Passing Time Cut to Three Minutes


The passing period at RMHS has been shortened to three minutes for the ’22-’23 school year to accommodate a new early-release schedule.

As the school year began, students were abruptly exposed to a decreased passing time for the first time in years at RMHS.  No warning of the new three-minute passing time was given to the student body, as it was only displayed in the updated schedule that students received upon their return to school.

Principal Tracey explained why this new change was taking place stating, “Every high school/secondary school in the state is required to have a certain number of hours of learning,” and adding that this new passing time was added in order to make Friday early releases change from 2:00 to 1:00 to give more time for teachers’ professional development. But, this reduction in class time on one Friday per month left RMHS under the state’s required nine-hundred-ninety learning hours.  “In order to get that one-o’clock dismissal we had to move the passing time from four minutes to three minutes on paper.” 

Despite the unannounced change to the schedule, the one-minute cut from passing time did not go unnoticed by students. Senior Mae Squeglia stated her concerns with the new passing time. “Last year I had the same thing where I came from the field house and had to walk all the way up to the fourth floor and I would make it, but now every time I do that I am late to class.” Mae also expressed how for the majority of her classes this year, she either “gets there right on time or is a few seconds late.” 

Mr. Tracey said that the lack of an email was “not purposeful in any way” and stressed that he wasn’t intending to withhold any information from students.  He added that the faculty were similarly unaware of the change until they returned back to school.

Distant classes are not uncommon for the student body.   The writers of this article timed the walk from the fourth floor to the field house in a full hallway.  It took over five minutes to go from Mrs. Bailey’s room on the furthest end of the fourth floor to Mr. Mooney’s room in the field house.  Even when the hallway was completely empty it still took nearly three and a half minutes to go the same distance.  

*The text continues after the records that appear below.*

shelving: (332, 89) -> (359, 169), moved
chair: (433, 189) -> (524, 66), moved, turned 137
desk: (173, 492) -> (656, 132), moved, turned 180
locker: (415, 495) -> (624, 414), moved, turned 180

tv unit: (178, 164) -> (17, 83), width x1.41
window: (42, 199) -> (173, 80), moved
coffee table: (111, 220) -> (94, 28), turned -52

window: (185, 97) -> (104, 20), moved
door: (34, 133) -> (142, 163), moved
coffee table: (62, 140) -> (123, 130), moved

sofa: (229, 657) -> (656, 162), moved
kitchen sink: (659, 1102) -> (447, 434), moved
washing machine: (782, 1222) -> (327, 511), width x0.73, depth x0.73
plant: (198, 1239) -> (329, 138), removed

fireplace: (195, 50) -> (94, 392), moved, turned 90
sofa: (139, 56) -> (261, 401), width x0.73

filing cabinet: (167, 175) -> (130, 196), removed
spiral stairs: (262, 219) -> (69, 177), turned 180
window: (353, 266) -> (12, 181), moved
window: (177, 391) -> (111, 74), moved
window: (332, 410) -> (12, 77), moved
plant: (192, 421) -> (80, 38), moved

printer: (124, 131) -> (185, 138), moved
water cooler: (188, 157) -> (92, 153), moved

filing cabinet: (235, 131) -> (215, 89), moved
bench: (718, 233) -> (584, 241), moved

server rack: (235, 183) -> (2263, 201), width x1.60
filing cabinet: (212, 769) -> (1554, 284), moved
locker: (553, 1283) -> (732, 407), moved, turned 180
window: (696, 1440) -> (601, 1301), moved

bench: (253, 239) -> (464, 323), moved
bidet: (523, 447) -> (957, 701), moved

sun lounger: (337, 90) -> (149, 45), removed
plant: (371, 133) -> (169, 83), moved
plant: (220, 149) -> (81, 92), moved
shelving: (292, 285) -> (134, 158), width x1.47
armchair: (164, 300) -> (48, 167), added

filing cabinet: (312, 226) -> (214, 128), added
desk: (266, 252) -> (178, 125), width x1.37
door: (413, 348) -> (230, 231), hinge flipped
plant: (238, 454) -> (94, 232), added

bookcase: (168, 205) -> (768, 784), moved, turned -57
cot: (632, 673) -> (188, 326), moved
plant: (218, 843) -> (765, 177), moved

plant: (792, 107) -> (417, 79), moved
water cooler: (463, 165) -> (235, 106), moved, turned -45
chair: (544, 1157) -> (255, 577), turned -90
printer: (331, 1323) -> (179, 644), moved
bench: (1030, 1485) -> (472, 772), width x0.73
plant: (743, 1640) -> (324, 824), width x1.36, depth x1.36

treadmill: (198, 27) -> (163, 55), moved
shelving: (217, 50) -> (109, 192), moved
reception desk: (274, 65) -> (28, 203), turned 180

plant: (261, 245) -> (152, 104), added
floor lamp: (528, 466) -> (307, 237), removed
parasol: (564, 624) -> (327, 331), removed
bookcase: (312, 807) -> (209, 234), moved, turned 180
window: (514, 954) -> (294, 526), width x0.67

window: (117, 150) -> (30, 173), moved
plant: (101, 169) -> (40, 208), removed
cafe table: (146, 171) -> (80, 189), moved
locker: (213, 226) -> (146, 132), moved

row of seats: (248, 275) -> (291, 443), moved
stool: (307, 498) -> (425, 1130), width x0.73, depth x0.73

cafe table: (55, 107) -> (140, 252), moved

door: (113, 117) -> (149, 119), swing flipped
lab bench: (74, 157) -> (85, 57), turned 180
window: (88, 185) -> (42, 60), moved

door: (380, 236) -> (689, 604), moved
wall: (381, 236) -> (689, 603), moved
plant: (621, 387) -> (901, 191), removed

Students have not been the only ones who have had to adapt to the new passing time.  Ms. Bailey of the history department said, “I think that the mindset of teachers has changed…teachers have decided that they need to have a soft start to class” and not start a test or an important assignment right when the bell rings.  Mr. Mooney of the math department said he is “much more forgiving” towards late students than he was in previous years.

When asked what Mrs. Bailey and Mr. Mooney believed was a reasonable amount of time for students to get to class, both teachers said that there should be more time and not less time.  Mrs. Bailey said, “…a ten minute passing time but we have fewer of them” in order for students to be able to use the bathroom, collect things from their locker, and talk with their friends so they are less inclined to when they get to class.  Mr. Mooney said, “Five minutes at least, just because the school is so big.”  Although there are different suggestions for what is a reasonable time to get between classes, the general sentiment among teachers is that students should have at least five minutes, giving them enough time to get themselves sorted before their next class.